The community that gathered at Stonewall that evening saw police descending on a LGBTQ gathering place, and they were reaching the end of their rope. The patrons did not take their harassment quietly, and police responded with violence – attempting to stamp out resistance with boots and billy clubs. The confrontation that night heightened and developed into a full-fledged rebellion spanning five nights, where, with bricks and molotov cocktails, the LGBTQ community fought back against police terror and demanded their right to exist in the spaces they created for themselves.

Anti-LGBTQ attacks from the state

So far this year, 70 anti-LGBTQ laws have been passed across the U.S., including bans on gender-affirming healthcare, school curriculum censorship, and laws which give institutions a license to discriminate on the basis of gender and sexuality. State legislatures across the country have received over 520 bills that are explicitly anti-LGBTQ, and 220 of these specifically target transgender and other non-binary people. The proliferation of bills, including laws that strip away hard-fought-for rights and protections, show that far-right reactionaries and the state are marching forward with a coordinated attack meant to force LGBTQ people back into the closet.

The most aggressive advances of anti-LGBTQ legislation have come down in Florida, Texas, Tennessee and North Dakota, but a number of other southern and midwestern states are not far behind. There is a critical struggle to demarcate sanctuary cities in states that have stronger legal protections for LGBTQ people on the books, for those seeking refuge and access to life-saving resources like gender-affirming healthcare, and to demand that those cities offer more than just a symbolic welcome. At the same time, protest movements and many hundreds marching on state capitols in Louisiana, Texas and Florida send a clear message – we are going to stay and fight.

Stonewall’s Legacy

As we reflect on that night at Stonewall and the liberation struggles that came before and after it, we’re reminded of what’s at stake, and all we have to gain. The uprising at Stonewall was not the first uprising against homophobic and transphobic police brutality in the late 1960s. That watershed moment was an unavoidable development of a broader movement, including many other protests in response to anti-LGBT police raids, such as the 1966 Compton Cafeteria riot in San Francisco, and the Black Cat Tavern Protest in Los Angeles. The refusal to accept the violence and dehumanization was growing, and Stonewall sparked the broad base of oppressed people to collective action and organization reaching far from the site of the original uprising.
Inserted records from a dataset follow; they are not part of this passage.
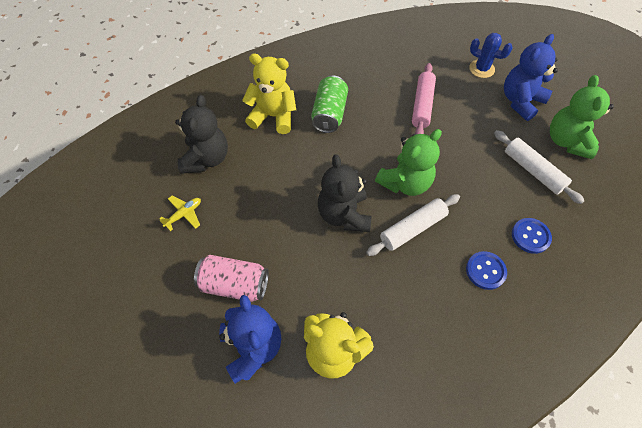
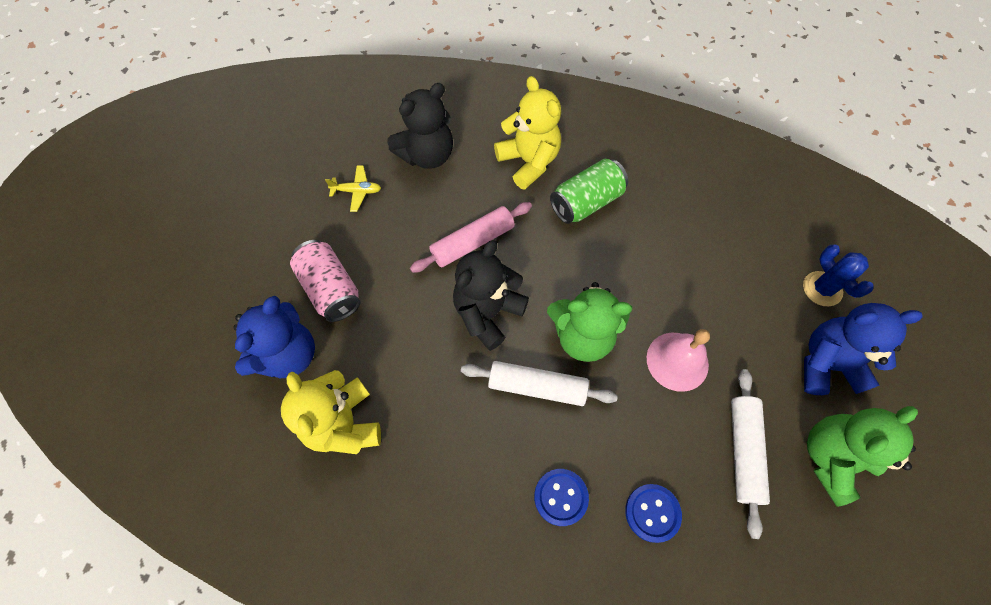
camera: 45 degrees right, 5 degrees up
(422, 105) = (697, 272): pink rolling pin -> pink rolling pin (472, 242)
(461, 155) = (677, 361): none -> pink bell

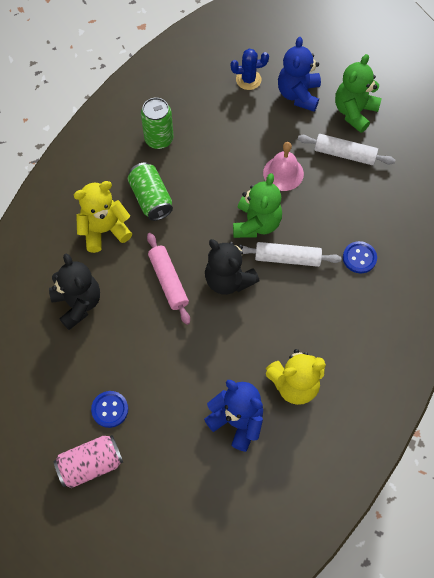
camera: 80 degrees left, 0 degrees up
(331, 289) = (187, 387): pink can -> pink can (91, 464)
(357, 191) = (100, 361): yellow plane -> none
(537, 387) = (287, 258): white rolling pin -> white rolling pin turned 75 degrees clockwise
(652, 513) = (374, 211): blue button -> blue button (110, 409)
(678, 195) = (159, 139): none -> green can
(831, 458) = (354, 112): green teddy bear -> green teddy bear turned 60 degrees clockwise

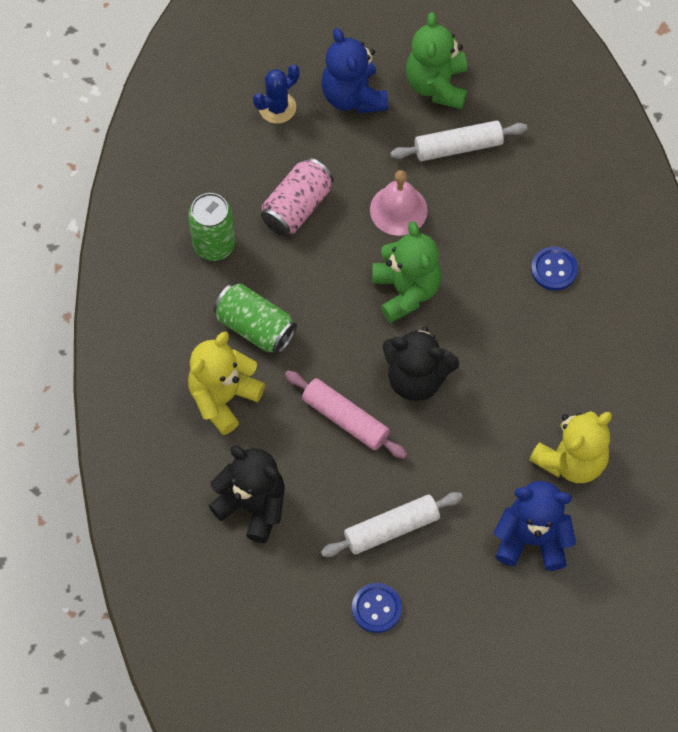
camera: 30 degrees left, 0 degrees up
(91, 464) = (396, 683): pink can -> pink can (297, 207)
(287, 258) = (470, 314): white rolling pin -> white rolling pin (391, 528)

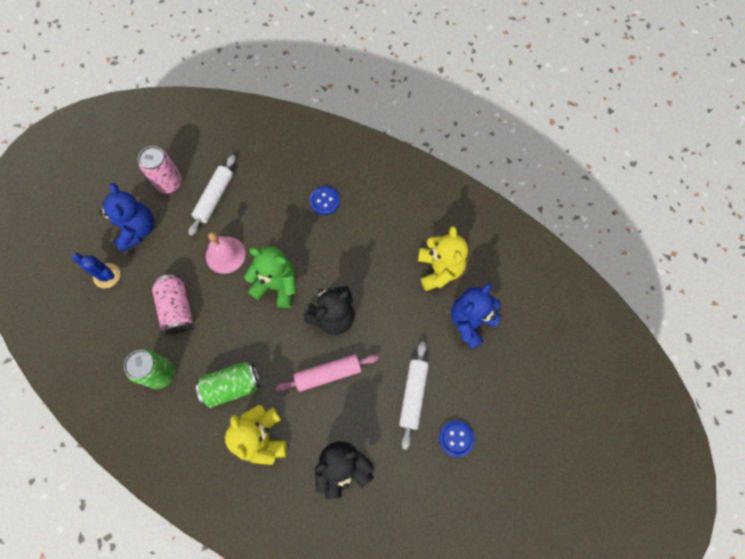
camera: 55 degrees left, 5 degrees up
(277, 107) = (107, 276): blue cactus -> blue cactus turned 60 degrees counterclockwise
(353, 96) = (137, 230): blue teddy bear -> blue teddy bear turned 120 degrees counterclockwise
(437, 85) = (169, 183): green teddy bear -> pink can

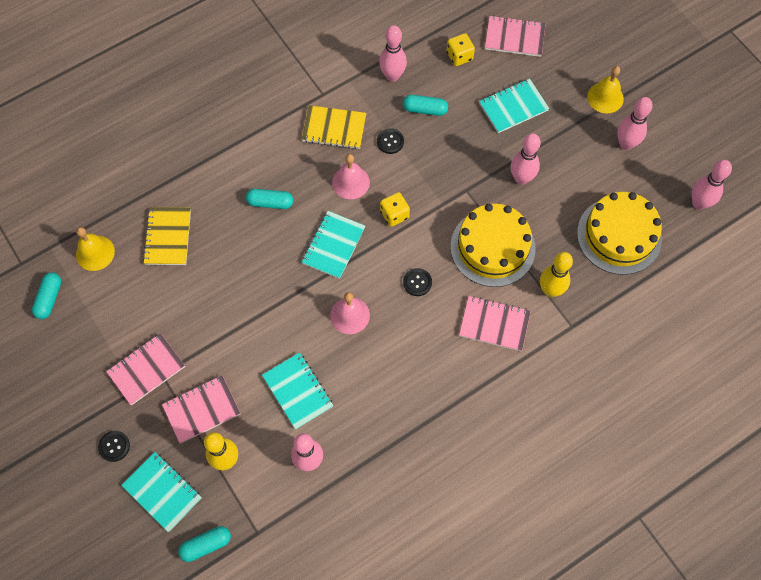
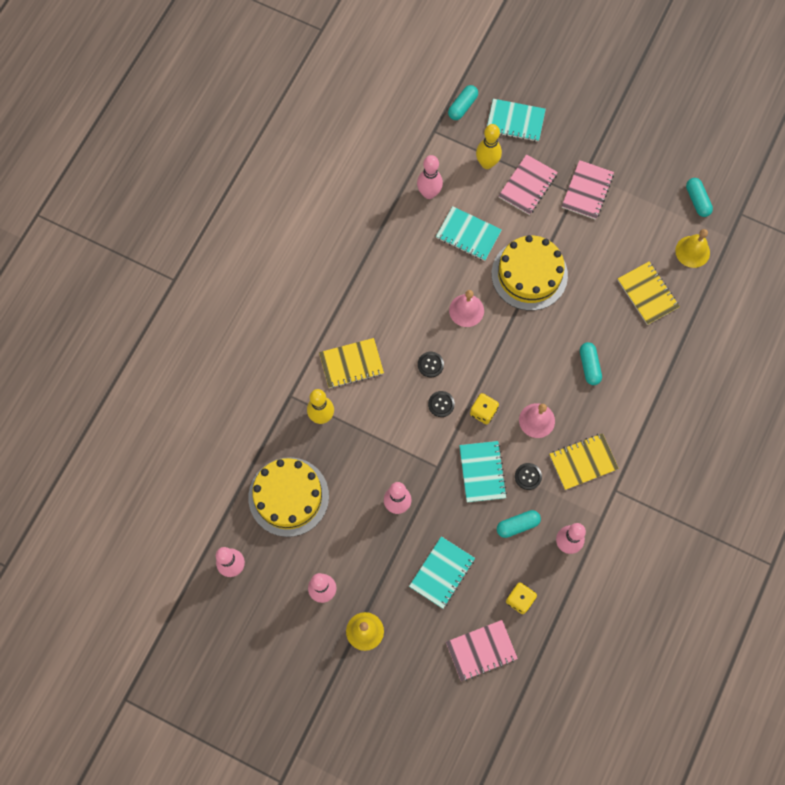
camera: 150 degrees right, 5 degrees up
(114, 446) = (570, 131): black button -> black button (441, 404)
(270, 202) = (589, 366): turquoise capsule -> turquoise capsule turned 75 degrees counterclockwise
(333, 245) = (515, 358): turquoise notebook -> turquoise notebook (482, 472)
(492, 247) = (387, 427): yellow cake -> yellow cake (529, 274)
(494, 324) = (351, 364): pink notebook -> yellow notebook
LGBTQ people were present and fighting in the firestorm of mass struggles of the late 60s and early 70s – women's liberation, anti-war, and in the particular the Black liberation movement. A number of the leaders in the protests after the Stonewall rebellion had been active in those other movements. These were the radical politics taken into the new formations. The Gay Liberation Front groups positioned their fight in solidarity with these movements, with national-liberation struggles and the fight against capitalist exploitation.

This organizing context meant an LGBTQ mass movement could emerge in the streets after Stonewall to change the course of the movement’s history. The attack by police that night was answered by a refusal to back down quietly.

Building a grassroots movement

The anti-LGBT attacks from the state have shown that the meager legislative gains in the past period were not only a false promise of safety, but also not even a permanent one. Equal rights in marriage, laws against housing and employment discrimination – these were concessions made by the monopoly capitalists that paper over the fight for full equality and liberation that still rages on.

The limited access or outright denial of vital healthcare for trans people, the homelessness faced disproportionately by LGBTQ youth, an education that hides the full history and humanity of LGBT people in our public school system – this is what we mean by a lack of equality, and why the fight continues.

Our task is in building a mass movement that is rooted in grassroots struggle that is bold enough to demand real and sweeping changes. Taking back Pride is recognizing that power comes from the people. We are not abandoning the fight for full equality and an end to all oppression.